Рита ворчит, не выдавая ни радости, ни согласия. Она поразмыслит над этим, говорит ворчание, когда ее душеньке будет угодно. Она развязывает цыпленка, разворачивает бумагу. Тычет в цыпленка, дергает за крыло, сует палец в дырку, выуживает потроха. Цыпленок лежит на столе, безголовый и безногий, покрытый гусиной кожей, будто мерзнет.
   — Банный день, — сообщает Рита, не глядя на меня. Из буфетной в глубине, где хранят тряпки и швабры,
   выходит Кора.
   — Цыпленок, — говорит она почти в восторге.
   — Тощий, — отвечает Рита, — но уж какой есть.
   — Там больше почти ничего не было, — говорю я. Рита как будто не слышит.
   — По-моему, довольно здоровый, — говорит Кора. Меня защищает? Я смотрю на нее — не надо ли улыбнуться? — но нет, он думает только о еде. Она моложе Риты; солнце, косящее через западное окно, падает на ее волосы, оттянутые назад и расчесанные на прямой пробор. Наверное, она совсем недавно была красивая. На ушах отметинки, точно ямочки, там, где заросли дырки для серег.
   — Высокий, — говорит Рита, — зато костлявый. Надо было им сказать, — прибавляет она, впервые глядя мне в лицо. — Чай, не простолюдины. — Она имеет в виду ранг Командора. Но в ином смысле, ее собственном смысле, она считает простолюдинкой меня. Ей за шестьдесят, ее не разубедишь.
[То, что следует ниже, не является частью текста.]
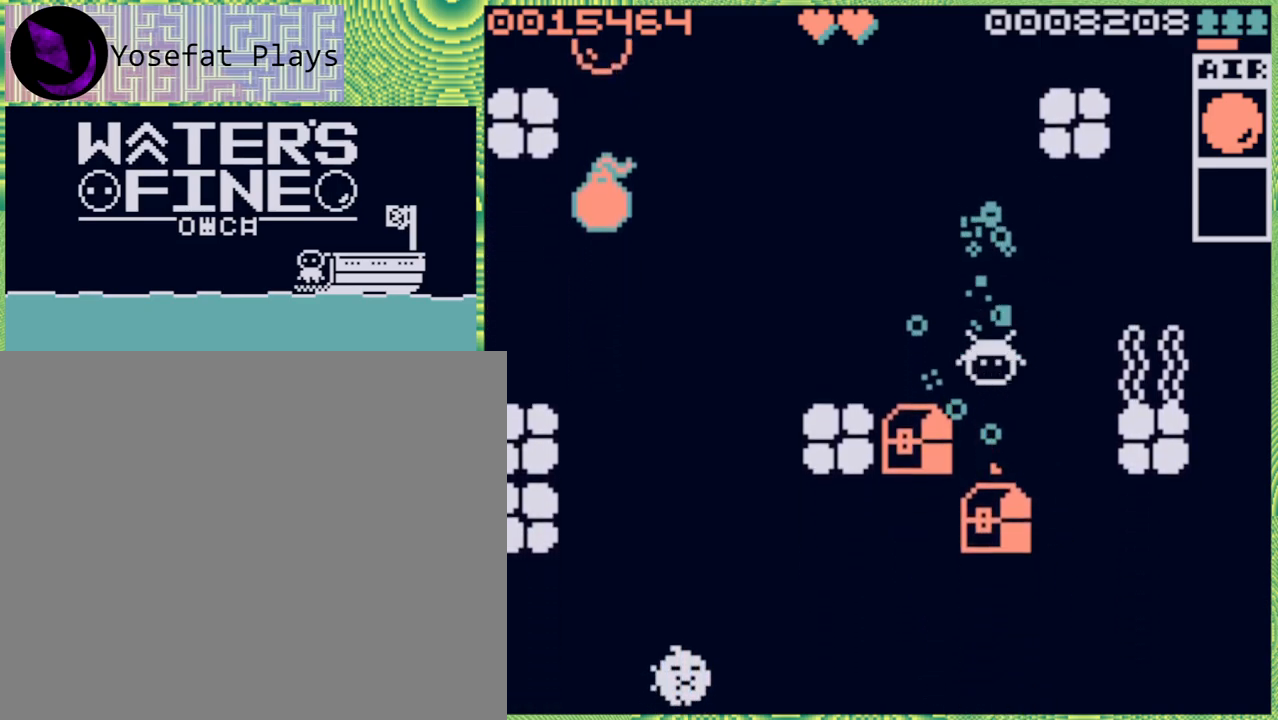
{"buttons": [], "left_stick": "center", "right_stick": "center", "events": [[300, "left_stick", "center"]]}
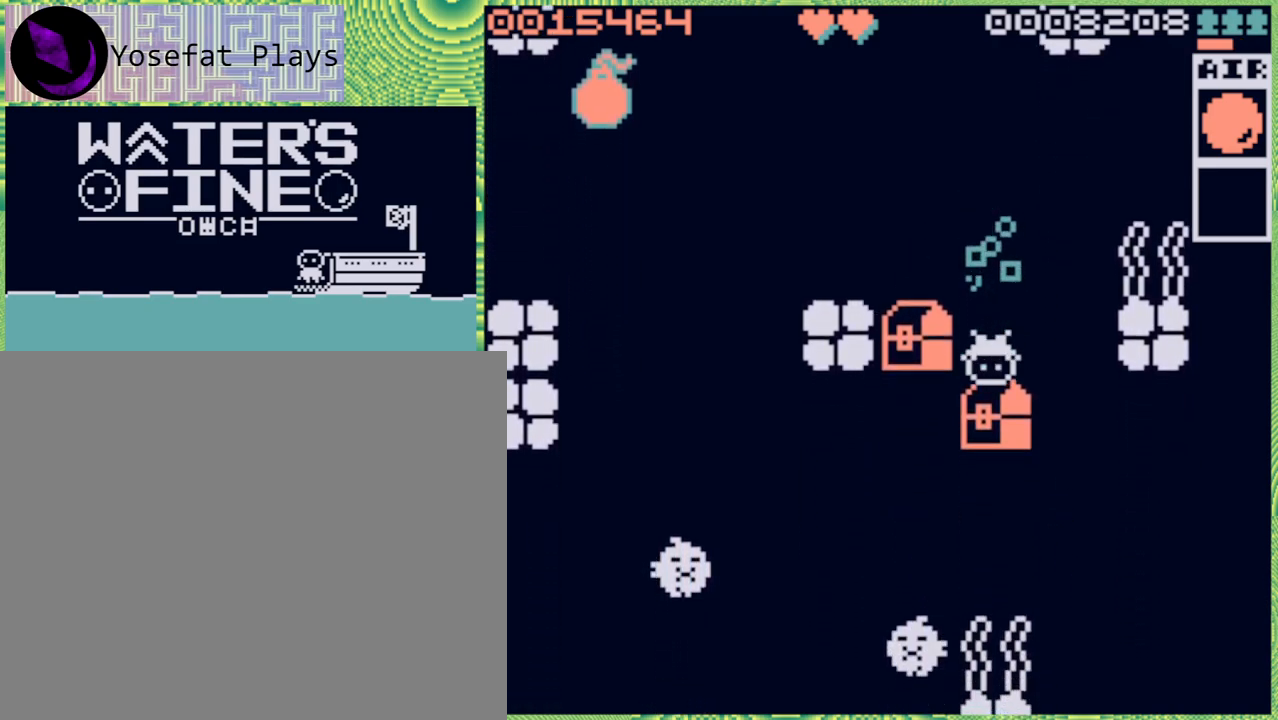
{"buttons": [], "left_stick": "left", "right_stick": "center", "events": [[217, "left_stick", "left"]]}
   Она отходит к раковине, поспешно сует руки под струю из крана, вытирает посудным полотенцем. Посудное полотенце — белое с синими полосами. Посудные полотенца ни капли не изменились. Порой эти вспышки нормальности напрыгивают на меня, точно из засады. Обыкновенность, привычность, напоминание — пинком. Я вижу полотенце вне контекста, и у меня перехватывает дыхание. Для некоторых, в некотором смысле, особо ничего не изменилось.
   — Кто моет ванну? — спрашивает Рита — Кору, не меня. — Мне надо птичку вымачивать.
   — Я вымою потом, — говорит Кора. — Только пыль вытру.
   — Ты главное вымой, — говорит Рита.
   Они говорят обо мне так, будто я не слышу. Для них я — очередная работа по дому, одна из множества.
 
   Меня отпустили. Я забираю корзинку, выхожу из кухни, шагаю по коридору к напольным часам. Дверь в покои закрыта. Солнце пронзило витраж, распалось на осколки на полу: красные и синие, фиолетовые. Я на секунду ступаю туда, протягиваю руки; они полны цветами света. Поднимаюсь по лестнице; мое далекое, белое, искаженное лицо обрамлено зеркалом, что выпячивается, будто глаз под давлением. Я бреду по грязно-розовой дорожке вдоль длинного коридора на втором этаже — в комнату.
 
   Кто-то стоит возле комнаты, куда меня поселили. В коридоре сумрачно; это мужчина, спиной ко мне; он смотрит в комнату, темный в комнатном свете. Я теперь вижу — это Командор, ему тут быть не полагается. Он слышит шаги, поворачивается, мнется, идет. Ко мне. Он нарушил обычай, что мне теперь делать?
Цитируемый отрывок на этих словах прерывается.